- Supplied data -
= Beginning of Section =

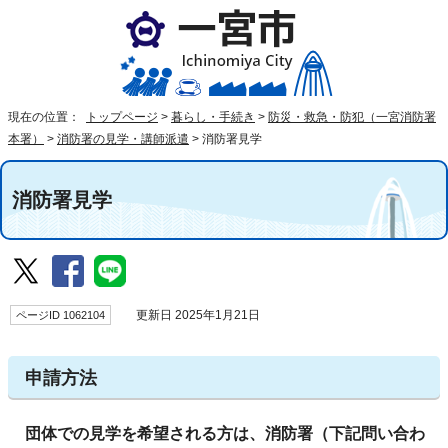
現在の位置：
トップページ
>
暮らし・手続き
>
防災・救急・防犯（一宮消防署
本署）
>
消防署の見学・講師派遣
>
消防署見学
消防署見学
ページID 1062104
更新日 2025年1月21日
申請方法
団体での見学を希望される方は、消防署（下記問い合わ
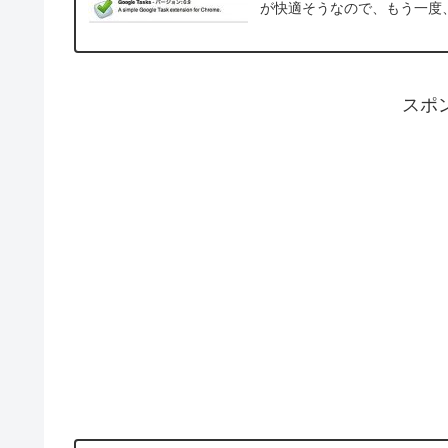
が快適そうなので、もう一度、
スポ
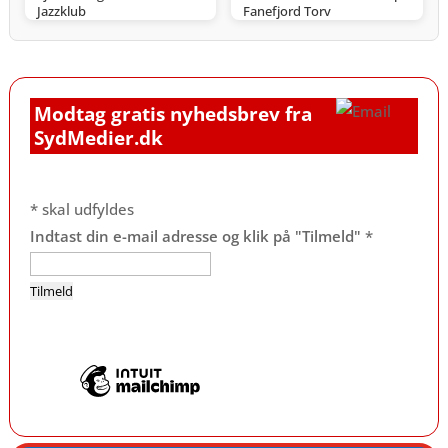
Jazzklub
Fanefjord Torv
Modtag gratis nyhedsbrev fra
SydMedier.dk
*
skal udfyldes
Indtast din e-mail adresse og klik på "Tilmeld"
*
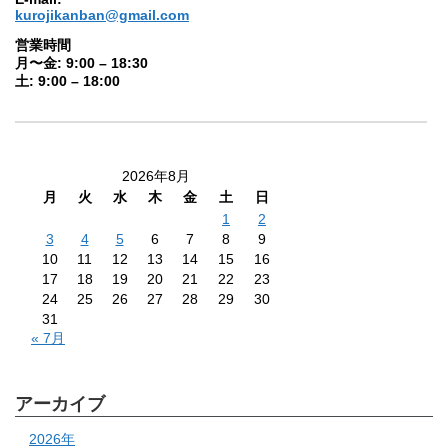
kurojikanban@gmail.com
営業時間
月〜金: 9:00 – 18:30
土: 9:00 – 18:00
2026年8月
月
火
水
木
金
土
日
1
2
3
4
5
6
7
8
9
10
11
12
13
14
15
16
17
18
19
20
21
22
23
24
25
26
27
28
29
30
31
« 7月
アーカイブ
2026年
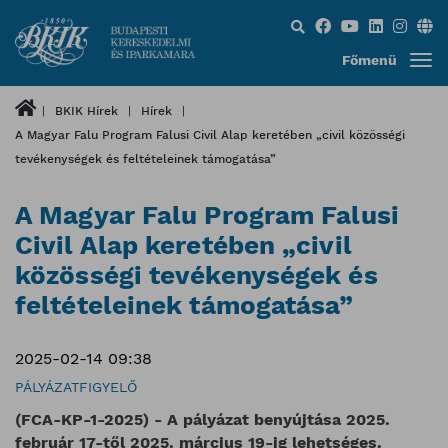
Keresés...
Főmenü
BKIK Hírek
Hírek
A Magyar Falu Program Falusi Civil Alap keretében „civil közösségi
tevékenységek és feltételeinek támogatása”
A Magyar Falu Program Falusi
Civil Alap keretében „civil
közösségi tevékenységek és
feltételeinek támogatása”
2025-02-14 09:38
PÁLYÁZATFIGYELŐ
(FCA-KP-1-2025) - A pályázat benyújtása 2025.
február 17-től 2025. március 19-ig lehetséges.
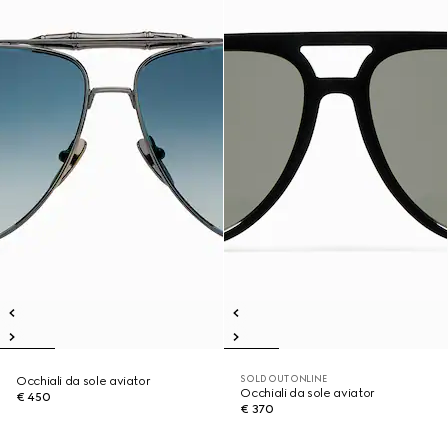
SOLD OUT ONLINE
Occhiali da sole aviator
Occhiali da sole aviator
€ 450
€ 370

= End of Section =

- To do -
Would you repeat the entries exactly, but with no pictures?

- Solution for this task -
現在の位置：
トップページ
>
暮らし・手続き
>
防災・救急・防犯（一宮消防署
本署）
>
消防署の見学・講師派遣
>
消防署見学
消防署見学
ページID 1062104
更新日 2025年1月21日
申請方法
団体での見学を希望される方は、消防署（下記問い合わ
が快適そうなので、もう一度、
スポ
Jazzklub
Fanefjord Torv
Modtag gratis nyhedsbrev fra
SydMedier.dk
*
skal udfyldes
Indtast din e-mail adresse og klik på "Tilmeld"
*
kurojikanban@gmail.com
営業時間
月〜金: 9:00 – 18:30
土: 9:00 – 18:00
2026年8月
月
火
水
木
金
土
日
1
2
3
4
5
6
7
8
9
10
11
12
13
14
15
16
17
18
19
20
21
22
23
24
25
26
27
28
29
30
31
« 7月
アーカイブ
2026年
Keresés...
Főmenü
BKIK Hírek
Hírek
A Magyar Falu Program Falusi Civil Alap keretében „civil közösségi
tevékenységek és feltételeinek támogatása”
A Magyar Falu Program Falusi
Civil Alap keretében „civil
közösségi tevékenységek és
feltételeinek támogatása”
2025-02-14 09:38
PÁLYÁZATFIGYELŐ
(FCA-KP-1-2025) - A pályázat benyújtása 2025.
február 17-től 2025. március 19-ig lehetséges.
SOLD OUT ONLINE
Occhiali da sole aviator
Occhiali da sole aviator
€ 450
€ 370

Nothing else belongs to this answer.